(Stored data)
Start of Block
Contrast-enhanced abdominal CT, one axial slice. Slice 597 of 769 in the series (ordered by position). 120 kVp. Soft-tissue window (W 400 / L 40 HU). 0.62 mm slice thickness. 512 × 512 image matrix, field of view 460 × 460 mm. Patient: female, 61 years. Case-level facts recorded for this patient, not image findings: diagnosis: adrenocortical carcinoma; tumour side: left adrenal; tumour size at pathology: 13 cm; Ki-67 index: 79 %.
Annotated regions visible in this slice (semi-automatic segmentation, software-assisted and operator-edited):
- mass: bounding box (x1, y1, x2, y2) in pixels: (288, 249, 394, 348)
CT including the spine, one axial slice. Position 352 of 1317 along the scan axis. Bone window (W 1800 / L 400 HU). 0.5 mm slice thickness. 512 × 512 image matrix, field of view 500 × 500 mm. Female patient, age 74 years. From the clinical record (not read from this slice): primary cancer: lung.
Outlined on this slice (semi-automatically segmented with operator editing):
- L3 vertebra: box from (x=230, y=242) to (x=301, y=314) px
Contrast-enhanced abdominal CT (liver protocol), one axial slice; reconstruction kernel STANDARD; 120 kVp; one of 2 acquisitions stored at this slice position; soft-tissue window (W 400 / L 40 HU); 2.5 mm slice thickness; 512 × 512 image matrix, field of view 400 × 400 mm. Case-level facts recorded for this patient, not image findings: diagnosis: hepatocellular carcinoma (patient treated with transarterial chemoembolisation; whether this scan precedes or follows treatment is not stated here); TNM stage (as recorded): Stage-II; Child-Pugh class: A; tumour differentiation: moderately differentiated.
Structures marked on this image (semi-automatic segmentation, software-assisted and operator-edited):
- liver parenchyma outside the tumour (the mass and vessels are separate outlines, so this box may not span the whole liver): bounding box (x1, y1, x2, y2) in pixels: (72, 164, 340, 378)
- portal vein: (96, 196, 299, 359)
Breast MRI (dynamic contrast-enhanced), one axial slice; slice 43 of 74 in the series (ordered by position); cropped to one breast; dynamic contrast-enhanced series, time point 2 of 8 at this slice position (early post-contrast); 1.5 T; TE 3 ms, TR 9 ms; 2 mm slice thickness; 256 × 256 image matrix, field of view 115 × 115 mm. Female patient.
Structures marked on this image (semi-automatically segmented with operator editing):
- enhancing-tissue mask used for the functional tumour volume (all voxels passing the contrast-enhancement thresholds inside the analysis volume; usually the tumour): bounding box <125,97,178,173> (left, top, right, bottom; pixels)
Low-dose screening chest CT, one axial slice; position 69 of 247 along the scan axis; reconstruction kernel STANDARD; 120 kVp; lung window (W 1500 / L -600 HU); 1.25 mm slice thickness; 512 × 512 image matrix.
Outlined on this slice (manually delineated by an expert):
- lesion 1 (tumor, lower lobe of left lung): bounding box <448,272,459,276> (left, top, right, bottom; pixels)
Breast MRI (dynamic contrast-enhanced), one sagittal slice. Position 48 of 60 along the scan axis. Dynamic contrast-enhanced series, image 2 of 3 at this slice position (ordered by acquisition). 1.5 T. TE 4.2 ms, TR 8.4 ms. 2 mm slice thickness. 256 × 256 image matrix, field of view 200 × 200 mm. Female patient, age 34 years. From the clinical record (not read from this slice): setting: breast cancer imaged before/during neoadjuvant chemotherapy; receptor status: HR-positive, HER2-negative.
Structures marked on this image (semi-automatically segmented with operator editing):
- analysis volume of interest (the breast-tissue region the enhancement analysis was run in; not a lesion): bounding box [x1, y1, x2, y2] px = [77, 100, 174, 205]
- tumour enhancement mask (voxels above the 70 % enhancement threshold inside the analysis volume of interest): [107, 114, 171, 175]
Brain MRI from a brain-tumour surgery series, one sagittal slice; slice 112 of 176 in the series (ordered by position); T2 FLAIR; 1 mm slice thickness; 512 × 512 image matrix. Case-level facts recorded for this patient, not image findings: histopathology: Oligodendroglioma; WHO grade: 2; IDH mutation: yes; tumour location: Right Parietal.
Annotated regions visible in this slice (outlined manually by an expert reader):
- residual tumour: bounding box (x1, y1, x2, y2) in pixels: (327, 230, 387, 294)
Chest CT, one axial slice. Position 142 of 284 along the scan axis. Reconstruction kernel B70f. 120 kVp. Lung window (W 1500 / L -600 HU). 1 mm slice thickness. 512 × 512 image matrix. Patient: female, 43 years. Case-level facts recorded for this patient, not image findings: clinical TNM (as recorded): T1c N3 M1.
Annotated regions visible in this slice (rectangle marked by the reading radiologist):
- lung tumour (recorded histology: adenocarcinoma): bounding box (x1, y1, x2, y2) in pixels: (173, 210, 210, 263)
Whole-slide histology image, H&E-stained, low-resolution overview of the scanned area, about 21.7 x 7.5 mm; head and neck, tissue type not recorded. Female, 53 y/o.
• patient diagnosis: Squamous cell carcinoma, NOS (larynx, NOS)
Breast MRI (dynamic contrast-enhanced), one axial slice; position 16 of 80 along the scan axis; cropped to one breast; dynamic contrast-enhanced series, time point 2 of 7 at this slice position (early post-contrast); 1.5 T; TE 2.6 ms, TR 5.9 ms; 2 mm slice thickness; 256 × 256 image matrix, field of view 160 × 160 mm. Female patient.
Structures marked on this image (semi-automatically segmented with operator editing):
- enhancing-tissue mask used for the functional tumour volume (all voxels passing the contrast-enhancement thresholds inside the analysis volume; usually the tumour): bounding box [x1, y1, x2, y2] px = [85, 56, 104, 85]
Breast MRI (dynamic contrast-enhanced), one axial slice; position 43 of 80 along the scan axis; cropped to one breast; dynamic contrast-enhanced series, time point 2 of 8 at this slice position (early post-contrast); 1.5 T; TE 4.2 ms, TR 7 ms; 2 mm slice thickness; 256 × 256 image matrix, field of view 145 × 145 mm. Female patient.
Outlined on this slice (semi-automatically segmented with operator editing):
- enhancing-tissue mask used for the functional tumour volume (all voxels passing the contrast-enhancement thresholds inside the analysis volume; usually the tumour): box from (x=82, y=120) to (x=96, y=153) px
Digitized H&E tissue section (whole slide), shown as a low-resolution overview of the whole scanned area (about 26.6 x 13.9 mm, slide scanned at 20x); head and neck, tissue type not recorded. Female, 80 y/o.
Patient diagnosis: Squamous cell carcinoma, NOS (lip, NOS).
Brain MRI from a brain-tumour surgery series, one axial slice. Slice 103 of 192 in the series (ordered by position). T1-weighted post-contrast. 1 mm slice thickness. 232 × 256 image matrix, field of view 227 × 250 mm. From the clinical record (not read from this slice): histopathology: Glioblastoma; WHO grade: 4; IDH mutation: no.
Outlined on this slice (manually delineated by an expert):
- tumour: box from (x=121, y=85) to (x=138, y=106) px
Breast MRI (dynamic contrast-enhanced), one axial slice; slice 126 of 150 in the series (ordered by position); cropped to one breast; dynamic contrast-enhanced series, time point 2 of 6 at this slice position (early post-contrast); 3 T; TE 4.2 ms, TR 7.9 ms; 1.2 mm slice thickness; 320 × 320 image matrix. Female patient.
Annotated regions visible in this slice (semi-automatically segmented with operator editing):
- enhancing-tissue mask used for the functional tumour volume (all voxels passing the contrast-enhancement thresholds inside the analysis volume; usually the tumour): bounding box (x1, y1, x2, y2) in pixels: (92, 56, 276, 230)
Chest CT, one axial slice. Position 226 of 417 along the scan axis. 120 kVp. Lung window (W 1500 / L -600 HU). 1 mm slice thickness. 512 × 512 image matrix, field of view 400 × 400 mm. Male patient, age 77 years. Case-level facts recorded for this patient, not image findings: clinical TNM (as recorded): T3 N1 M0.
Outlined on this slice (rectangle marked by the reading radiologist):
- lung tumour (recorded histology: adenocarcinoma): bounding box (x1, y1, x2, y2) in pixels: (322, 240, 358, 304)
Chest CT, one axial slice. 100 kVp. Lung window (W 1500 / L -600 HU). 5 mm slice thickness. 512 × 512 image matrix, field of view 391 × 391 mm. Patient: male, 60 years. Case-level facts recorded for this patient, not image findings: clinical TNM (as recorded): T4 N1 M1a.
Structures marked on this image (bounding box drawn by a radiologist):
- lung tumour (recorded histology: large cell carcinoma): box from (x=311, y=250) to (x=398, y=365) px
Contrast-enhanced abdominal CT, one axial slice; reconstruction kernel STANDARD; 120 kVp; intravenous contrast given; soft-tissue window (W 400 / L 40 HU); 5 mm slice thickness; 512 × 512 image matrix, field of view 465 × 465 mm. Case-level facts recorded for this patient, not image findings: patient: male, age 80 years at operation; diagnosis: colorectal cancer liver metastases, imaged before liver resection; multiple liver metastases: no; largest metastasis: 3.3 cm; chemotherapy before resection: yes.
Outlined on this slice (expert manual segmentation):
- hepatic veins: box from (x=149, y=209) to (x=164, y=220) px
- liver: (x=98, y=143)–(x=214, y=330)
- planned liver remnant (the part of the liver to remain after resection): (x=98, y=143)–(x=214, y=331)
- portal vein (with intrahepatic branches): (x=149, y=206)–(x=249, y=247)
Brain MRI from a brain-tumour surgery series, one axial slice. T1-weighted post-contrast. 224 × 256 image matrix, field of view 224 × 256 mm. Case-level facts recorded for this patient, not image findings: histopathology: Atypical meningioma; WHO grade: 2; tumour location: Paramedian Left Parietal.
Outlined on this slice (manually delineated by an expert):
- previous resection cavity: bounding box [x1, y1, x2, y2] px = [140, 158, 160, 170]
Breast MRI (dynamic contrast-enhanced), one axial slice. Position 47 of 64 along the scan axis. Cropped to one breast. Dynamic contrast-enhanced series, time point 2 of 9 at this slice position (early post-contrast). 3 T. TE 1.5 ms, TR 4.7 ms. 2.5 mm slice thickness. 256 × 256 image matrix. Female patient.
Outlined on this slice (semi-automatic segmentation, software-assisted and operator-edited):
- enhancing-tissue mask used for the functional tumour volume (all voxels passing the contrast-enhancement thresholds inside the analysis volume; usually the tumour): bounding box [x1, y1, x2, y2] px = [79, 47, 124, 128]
End of Block
> **Aim of the exercise**:
When copying the data above, please keep exactly the lines from its first line through the line with "- L3 vertebra: box", both ends included, and drop the rest.

> **Answer to the exercise**:
Contrast-enhanced abdominal CT, one axial slice. Slice 597 of 769 in the series (ordered by position). 120 kVp. Soft-tissue window (W 400 / L 40 HU). 0.62 mm slice thickness. 512 × 512 image matrix, field of view 460 × 460 mm. Patient: female, 61 years. Case-level facts recorded for this patient, not image findings: diagnosis: adrenocortical carcinoma; tumour side: left adrenal; tumour size at pathology: 13 cm; Ki-67 index: 79 %.
Annotated regions visible in this slice (semi-automatic segmentation, software-assisted and operator-edited):
- mass: bounding box (x1, y1, x2, y2) in pixels: (288, 249, 394, 348)
CT including the spine, one axial slice. Position 352 of 1317 along the scan axis. Bone window (W 1800 / L 400 HU). 0.5 mm slice thickness. 512 × 512 image matrix, field of view 500 × 500 mm. Female patient, age 74 years. From the clinical record (not read from this slice): primary cancer: lung.
Outlined on this slice (semi-automatically segmented with operator editing):
- L3 vertebra: box from (x=230, y=242) to (x=301, y=314) px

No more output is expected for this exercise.